We have been brainwashed to believe we cannot stop our sugar cravings because we lack the willpower to do so. This could not be farther from the truth. It isn't about you being able to control your sugar intake. It is about your sugar intake controlling you. Remember, sugar is addictive. You simply cannot will these urges away. Eating sugar gives us a dopamine hit that is physically and emotionally satisfying...in the moment. After the rush wears off, we might feel a let down and reach for more sugar. The unhealthy, vicious cycle continues. In the meantime, our bodies are desperately trying to figure out what to do with the glucose surplus. The pancreas goes into overdrive trying to send out enough insulin to keep up, and after a while we start to experience physical challenges or illnesses. 

Maybe you are as surprised as I was to learn this information. Hopefully, now you have a better understanding of what might be impacting your health and holding you back from making positive changes. Are you ready to take the next step?

And Go!

Do you need to overhaul your relationship with sugar? What changes are you willing to make to help you get closer to your health goals? 
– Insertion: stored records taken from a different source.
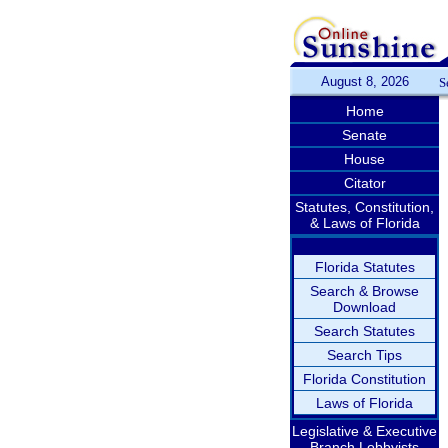
August 8, 2026
S
Home
Senate
House
Citator
Statutes, Constitution,
& Laws of Florida
Florida Statutes
Search & Browse
Download
Search Statutes
Search Tips
Florida Constitution
Laws of Florida
Legislative & Executive
Branch Lobbyists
Here are some suggestions:

  1. If you drink soda (or pop depending on where you live), try cutting back. If you drink 1, or 2, or 3 a day, challenge yourself to reduce it by one. One 12-ounce can of Coke contains 39 grams of sugar which is almost 10 teaspoons. That's a lot of sugar!
  2. Do you find yourself reaching for something sweet throughout the day? Eating those sugar-filled treats can cause your glucose level to spike and then crash. Enough of these ups and downs and you could be heading straight to pre-diabetes or type 2 diabetes. Try substituting some of your go-to's for healthier options, such as nuts or berries. Yes, fruit does contain sugar, but it also come with fiber. Fiber helps to slow the absorption of glucose, which helps to control the glucose roller coaster.
  3. Do you love coffee as much as I do? Do you add sugar or sugar substitutes to your cup of jo? If so, try adding less. Never thought I would say this, but I am now a black coffee girl. I thought it tasted disgusting at first. It took a while, but I truly enjoy it now and it was one way to lessen my sugar intake.
  4. Read labels. Pick products that contain less sugar. 
  5. Avoid high fructose corn syrup. It is found in catsup, barbeque sauce, protein bars, salad dressings, and many other processed foods. Again, read labels. If I could accomplish just one thing by writing this blog, it would be for you to eliminate HFCS from your kitchen. FOREVER. 
  6. You've probably heard this one before, but focus on eating more whole foods and less processed products. Your health will thank you.


Want to dive deeper? I started by reading these books.

  • The Obesity Code by Dr. Jason Fung
  • The Diabetes Code by Dr. Jason Fung
  • Stay Off My Operating Table by Dr. Philip Ovadia
  • Eat To Beat Disease by Dr. William W. Li
  • Body Love by Kelly LeVeque
Do you enjoy listening to podcasts? I am obsessed. My passion for learning about health and wellness is largely due to the information shared by these experts in the field of preventative medicine. A few of my personal favorites are:
  • The Doctor's Farmacy with Mark Hyman, M.D.
  • Dhru Purohit Podcast
  • Everyday Wellness with Cynthia Thurlow
  • Be Well by Kelly Podcast

Do you need to make some food substitutions?  I like the Primal Kitchen brand. We use their catsup, mayo, and salad dressings. No sugar and no high fructose corn syrup.


Well, if you're ready, it's time to lace up those running shoes and start your race. I pray this information encourages you to pursue your journey. As our grandson would say, "get ready, get set, and go!"